Your objective:
Go through the data and copy every line in which "framed" appears.

Provided material:
■ ■ ■ ■ ■
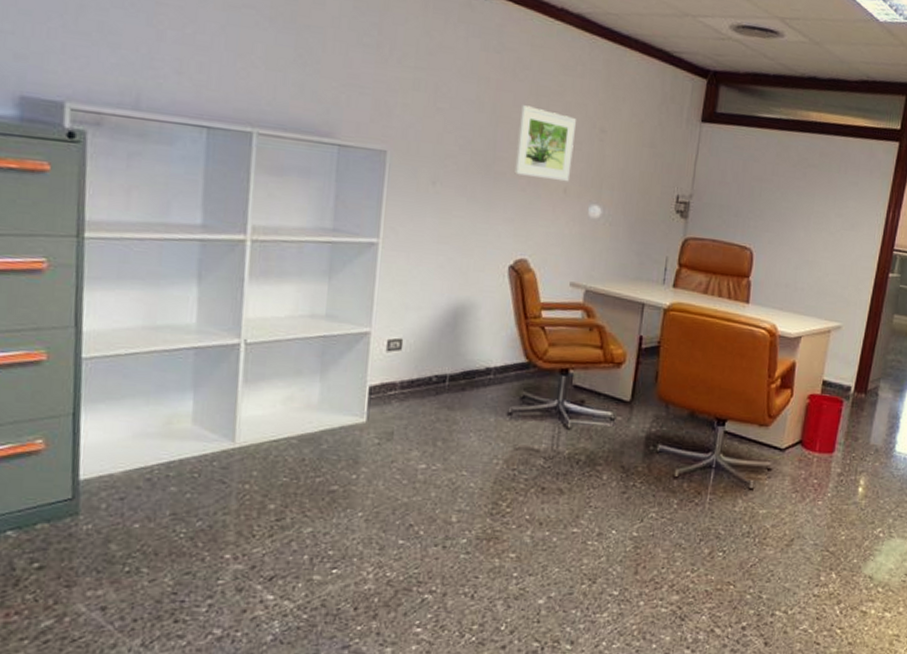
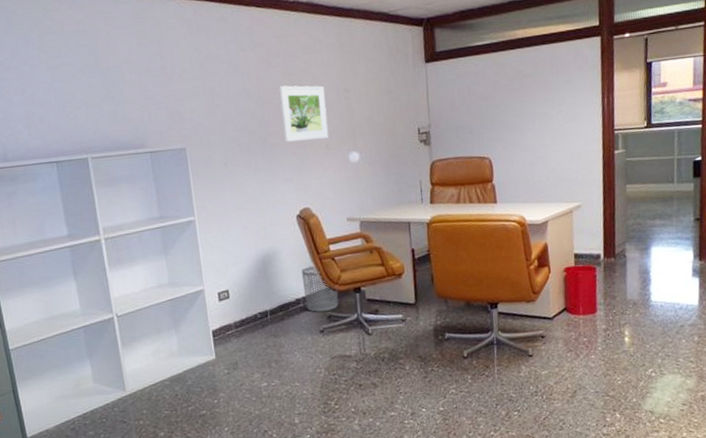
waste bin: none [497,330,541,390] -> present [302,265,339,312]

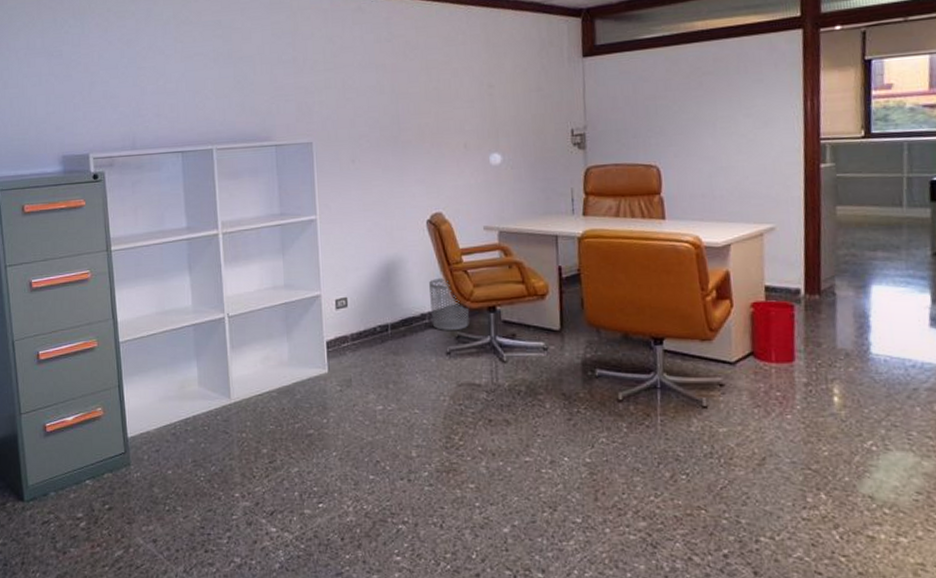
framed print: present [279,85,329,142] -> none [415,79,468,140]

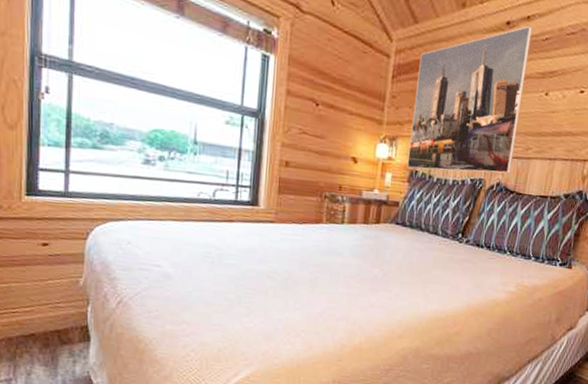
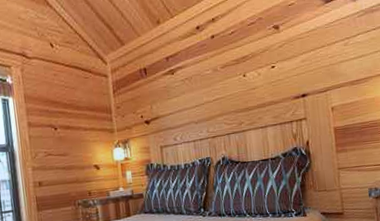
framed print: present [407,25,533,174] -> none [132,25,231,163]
■ ■ ■ ■ ■
Response for this exercise:
framed print: present [279,85,329,142] -> none [415,79,468,140]
framed print: present [407,25,533,174] -> none [132,25,231,163]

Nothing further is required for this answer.